> Job item: Wherever the word "soubory" appears in a line of the data, that line should be copied.

• • • • • • •

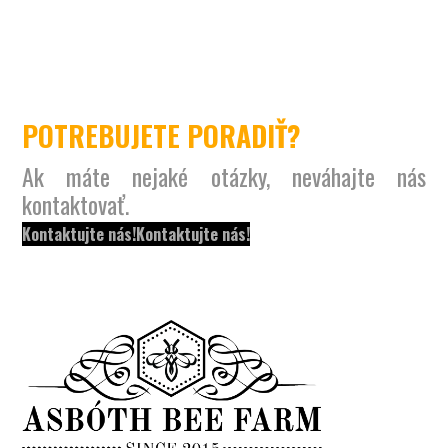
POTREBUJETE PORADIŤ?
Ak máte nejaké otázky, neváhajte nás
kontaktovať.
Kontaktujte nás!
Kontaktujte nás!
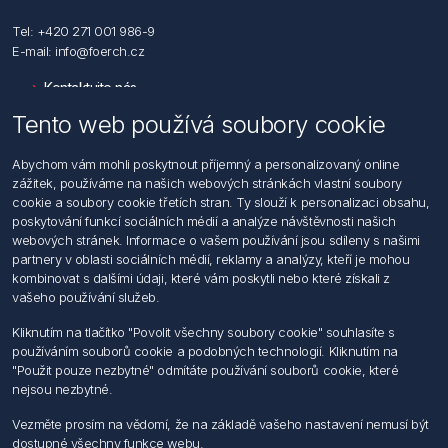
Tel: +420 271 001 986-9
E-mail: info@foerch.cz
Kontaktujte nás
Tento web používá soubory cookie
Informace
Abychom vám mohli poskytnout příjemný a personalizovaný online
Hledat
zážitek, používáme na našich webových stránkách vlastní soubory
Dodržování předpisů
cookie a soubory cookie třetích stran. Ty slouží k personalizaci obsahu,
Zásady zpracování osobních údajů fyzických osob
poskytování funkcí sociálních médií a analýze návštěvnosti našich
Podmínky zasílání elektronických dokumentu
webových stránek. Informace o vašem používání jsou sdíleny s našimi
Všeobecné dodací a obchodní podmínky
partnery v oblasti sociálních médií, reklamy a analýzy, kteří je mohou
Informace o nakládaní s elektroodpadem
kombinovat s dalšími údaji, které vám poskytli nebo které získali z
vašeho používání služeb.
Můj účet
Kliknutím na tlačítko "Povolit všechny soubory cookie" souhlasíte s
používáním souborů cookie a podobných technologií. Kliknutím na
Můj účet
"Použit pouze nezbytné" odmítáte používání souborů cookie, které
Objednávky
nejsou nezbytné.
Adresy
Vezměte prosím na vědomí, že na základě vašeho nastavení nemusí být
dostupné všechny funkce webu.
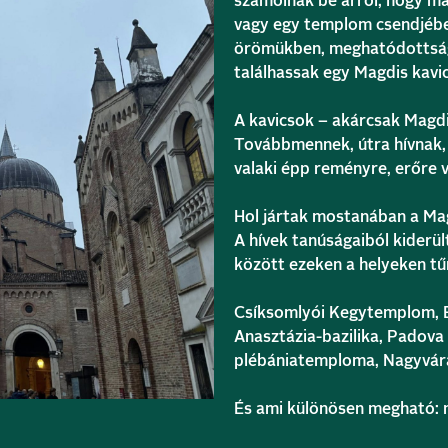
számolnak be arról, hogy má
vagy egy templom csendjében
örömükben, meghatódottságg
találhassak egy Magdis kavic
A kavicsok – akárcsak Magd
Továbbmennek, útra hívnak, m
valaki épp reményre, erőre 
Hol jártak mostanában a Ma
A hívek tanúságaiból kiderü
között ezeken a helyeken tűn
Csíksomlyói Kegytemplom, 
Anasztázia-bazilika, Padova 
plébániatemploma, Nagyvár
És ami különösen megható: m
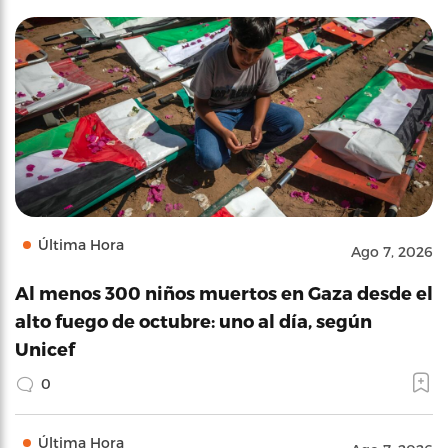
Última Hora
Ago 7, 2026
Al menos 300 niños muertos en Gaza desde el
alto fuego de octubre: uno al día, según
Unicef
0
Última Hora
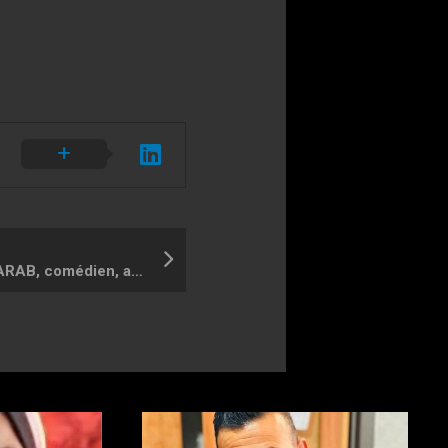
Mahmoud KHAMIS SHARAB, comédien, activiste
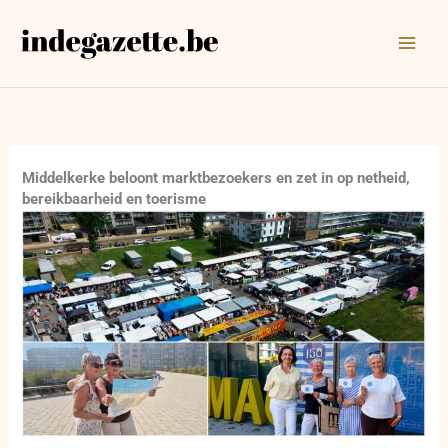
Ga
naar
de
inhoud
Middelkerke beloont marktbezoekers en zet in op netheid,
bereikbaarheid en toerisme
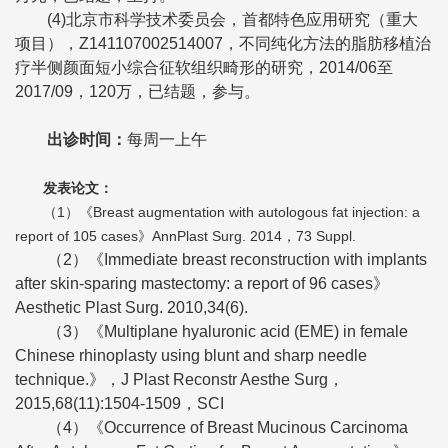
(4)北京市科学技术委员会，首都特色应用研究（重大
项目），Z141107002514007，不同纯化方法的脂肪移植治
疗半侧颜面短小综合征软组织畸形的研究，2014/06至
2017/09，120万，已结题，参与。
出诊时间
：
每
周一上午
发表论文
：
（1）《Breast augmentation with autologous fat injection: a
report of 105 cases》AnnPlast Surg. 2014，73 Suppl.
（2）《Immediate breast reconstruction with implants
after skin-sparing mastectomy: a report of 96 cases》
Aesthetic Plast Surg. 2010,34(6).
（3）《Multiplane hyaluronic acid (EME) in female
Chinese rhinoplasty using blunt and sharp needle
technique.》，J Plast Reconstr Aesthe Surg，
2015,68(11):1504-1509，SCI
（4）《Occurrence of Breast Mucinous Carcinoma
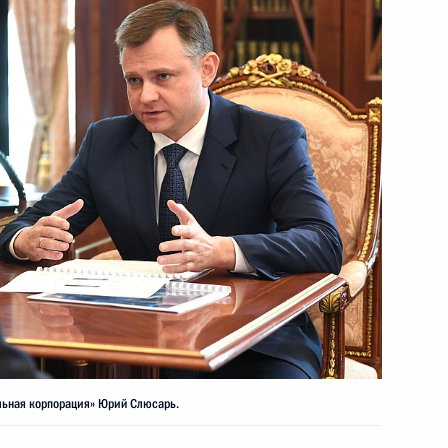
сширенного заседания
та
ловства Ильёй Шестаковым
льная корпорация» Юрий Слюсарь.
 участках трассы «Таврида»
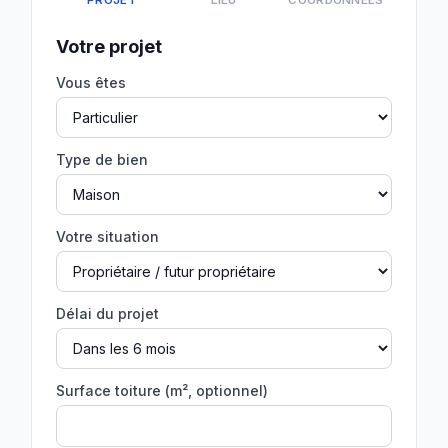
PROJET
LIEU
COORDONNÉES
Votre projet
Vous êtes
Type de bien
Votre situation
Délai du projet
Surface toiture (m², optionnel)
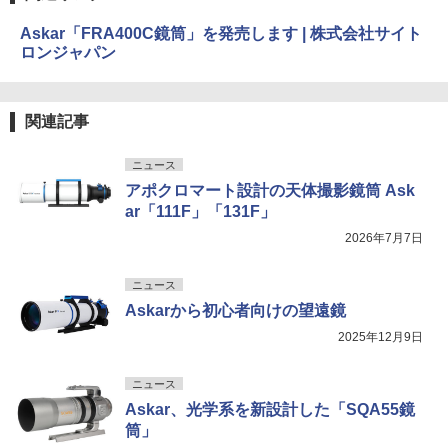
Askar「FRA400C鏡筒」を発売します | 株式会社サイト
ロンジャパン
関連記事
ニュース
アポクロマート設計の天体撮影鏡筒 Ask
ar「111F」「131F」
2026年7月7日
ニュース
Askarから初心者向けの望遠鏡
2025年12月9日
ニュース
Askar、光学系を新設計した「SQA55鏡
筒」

• • • • • • •

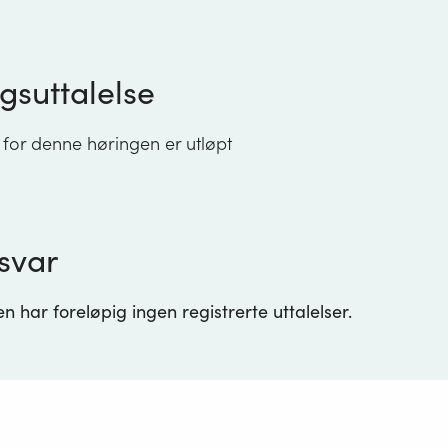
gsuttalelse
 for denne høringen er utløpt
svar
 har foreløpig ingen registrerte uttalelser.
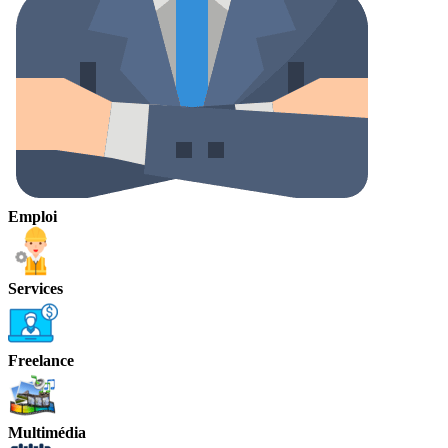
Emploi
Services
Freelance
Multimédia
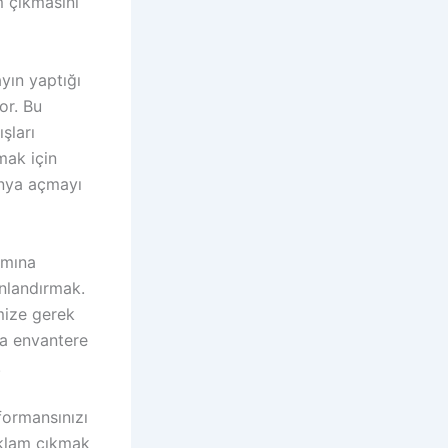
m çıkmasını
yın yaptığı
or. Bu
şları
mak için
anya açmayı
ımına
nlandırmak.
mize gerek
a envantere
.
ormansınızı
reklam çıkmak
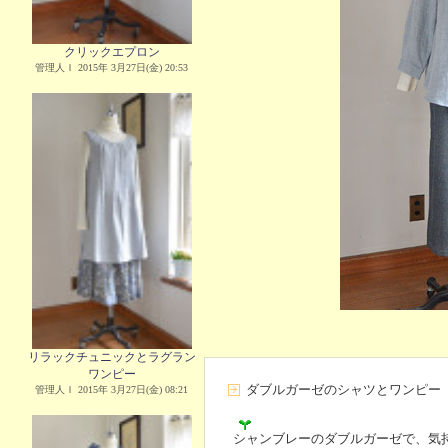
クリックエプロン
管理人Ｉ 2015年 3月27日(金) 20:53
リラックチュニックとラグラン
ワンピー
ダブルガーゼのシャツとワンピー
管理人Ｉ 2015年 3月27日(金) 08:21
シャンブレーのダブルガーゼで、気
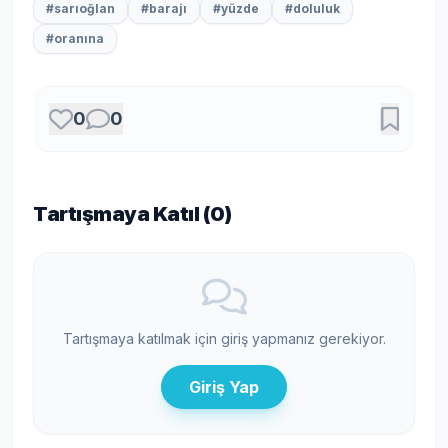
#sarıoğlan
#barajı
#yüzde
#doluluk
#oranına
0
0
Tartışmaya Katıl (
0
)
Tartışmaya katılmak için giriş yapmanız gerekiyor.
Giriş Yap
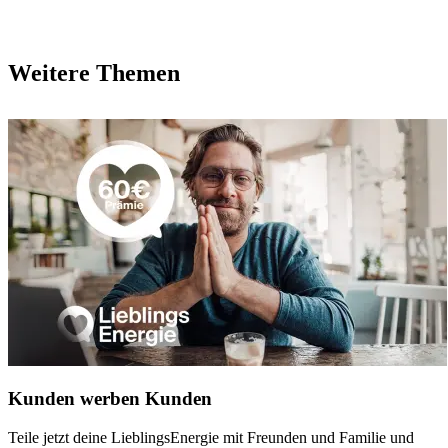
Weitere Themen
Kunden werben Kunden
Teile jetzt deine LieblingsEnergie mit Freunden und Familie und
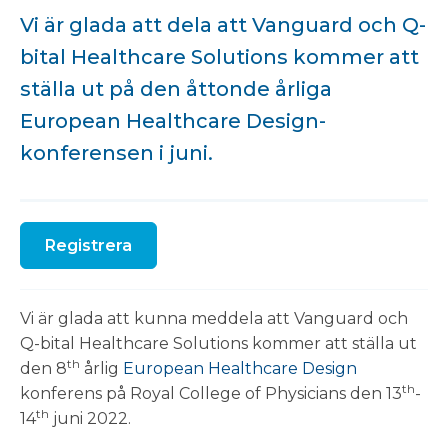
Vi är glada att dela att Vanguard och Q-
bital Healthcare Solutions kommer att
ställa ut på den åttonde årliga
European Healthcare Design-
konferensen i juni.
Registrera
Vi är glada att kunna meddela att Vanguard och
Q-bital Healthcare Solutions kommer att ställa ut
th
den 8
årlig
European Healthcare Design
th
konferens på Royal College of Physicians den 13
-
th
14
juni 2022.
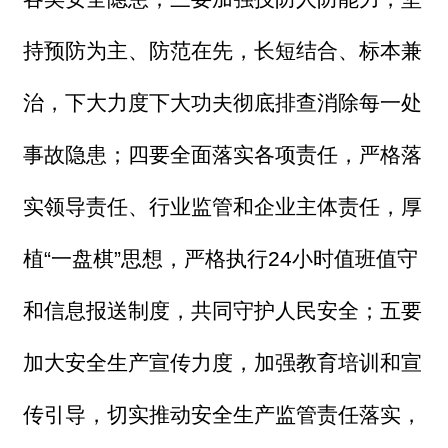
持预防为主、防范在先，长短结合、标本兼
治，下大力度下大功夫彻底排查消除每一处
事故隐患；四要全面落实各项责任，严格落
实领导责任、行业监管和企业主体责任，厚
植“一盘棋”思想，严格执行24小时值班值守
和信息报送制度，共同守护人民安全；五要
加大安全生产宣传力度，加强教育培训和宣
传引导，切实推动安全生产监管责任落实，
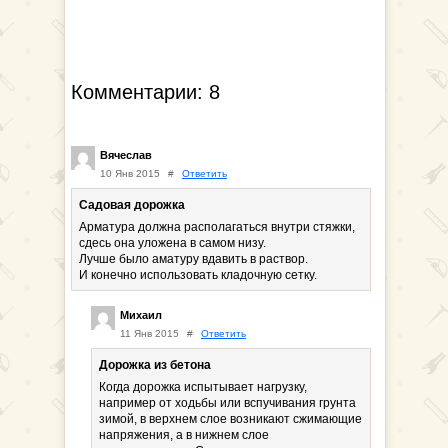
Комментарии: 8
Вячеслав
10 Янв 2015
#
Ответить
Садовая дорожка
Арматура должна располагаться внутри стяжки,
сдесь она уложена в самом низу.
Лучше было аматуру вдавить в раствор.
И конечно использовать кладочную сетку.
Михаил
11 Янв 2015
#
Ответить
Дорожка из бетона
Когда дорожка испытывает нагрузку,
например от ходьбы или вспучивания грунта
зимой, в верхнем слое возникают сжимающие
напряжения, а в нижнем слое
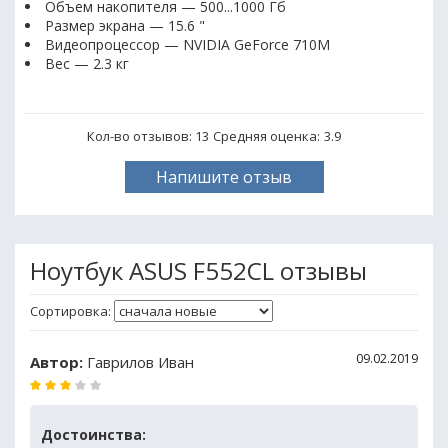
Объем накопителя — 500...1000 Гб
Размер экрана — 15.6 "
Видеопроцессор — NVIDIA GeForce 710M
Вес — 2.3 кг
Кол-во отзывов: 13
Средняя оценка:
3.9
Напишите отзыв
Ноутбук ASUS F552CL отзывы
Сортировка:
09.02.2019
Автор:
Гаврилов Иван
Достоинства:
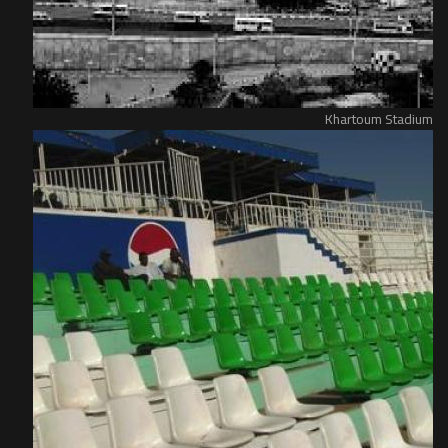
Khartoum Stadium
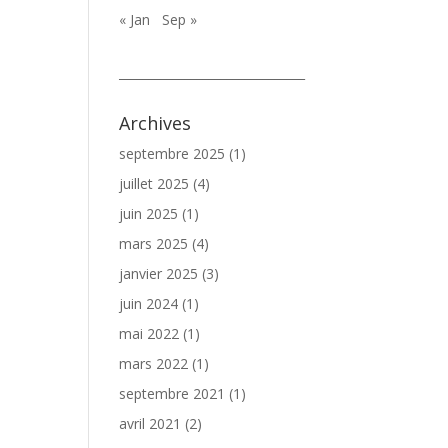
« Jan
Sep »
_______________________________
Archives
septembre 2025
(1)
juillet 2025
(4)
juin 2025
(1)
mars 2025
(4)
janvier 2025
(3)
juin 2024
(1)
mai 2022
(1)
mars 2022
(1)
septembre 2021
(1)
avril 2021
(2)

• • • • • • •

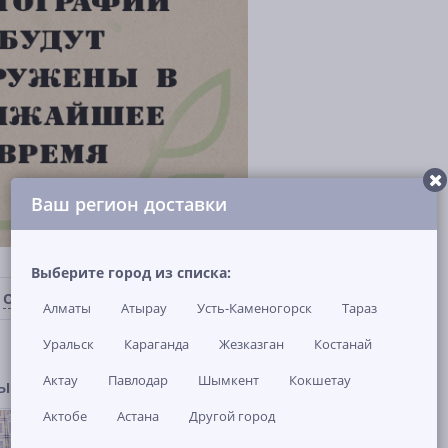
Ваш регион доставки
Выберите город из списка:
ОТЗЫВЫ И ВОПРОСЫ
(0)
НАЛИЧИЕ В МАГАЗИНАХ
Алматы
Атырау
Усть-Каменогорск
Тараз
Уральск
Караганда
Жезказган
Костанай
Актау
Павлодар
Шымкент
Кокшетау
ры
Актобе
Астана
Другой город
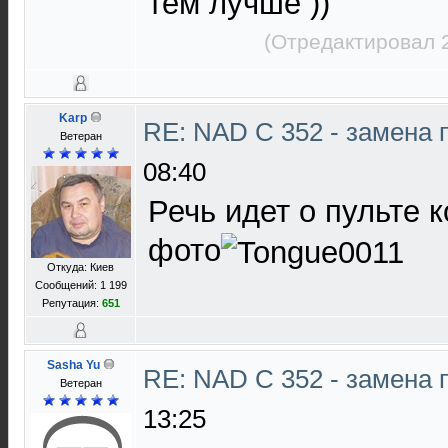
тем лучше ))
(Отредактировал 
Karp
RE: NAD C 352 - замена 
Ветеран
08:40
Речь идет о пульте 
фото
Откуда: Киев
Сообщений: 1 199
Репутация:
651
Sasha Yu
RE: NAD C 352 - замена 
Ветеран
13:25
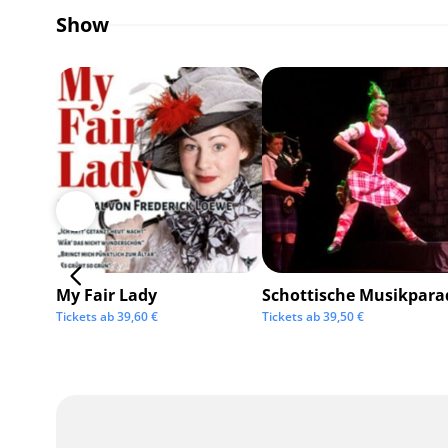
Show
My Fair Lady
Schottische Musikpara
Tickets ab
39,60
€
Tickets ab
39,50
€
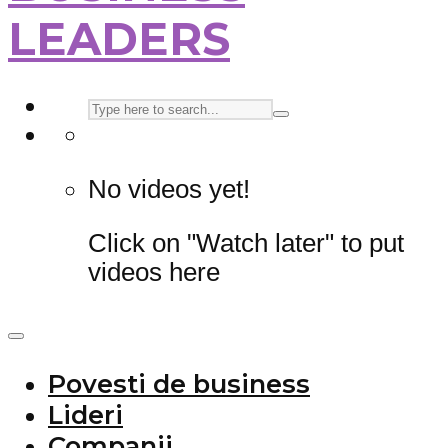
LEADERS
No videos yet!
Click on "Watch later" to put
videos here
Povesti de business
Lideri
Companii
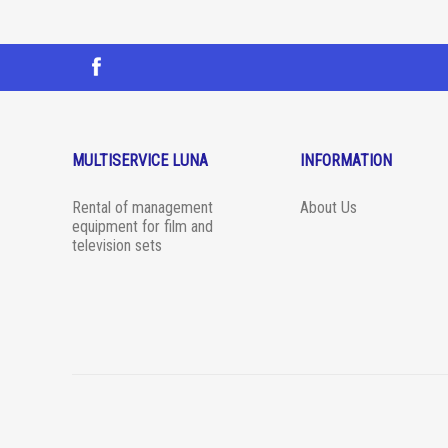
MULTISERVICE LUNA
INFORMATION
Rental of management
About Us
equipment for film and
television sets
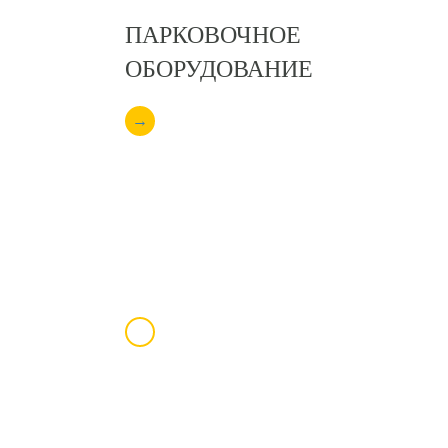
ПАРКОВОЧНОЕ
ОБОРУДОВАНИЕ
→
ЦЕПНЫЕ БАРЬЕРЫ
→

• • • • • • •

> Exercise response:
Tento web používá soubory cookie
zážitek, používáme na našich webových stránkách vlastní soubory
cookie a soubory cookie třetích stran. Ty slouží k personalizaci obsahu,
Kliknutím na tlačítko "Povolit všechny soubory cookie" souhlasíte s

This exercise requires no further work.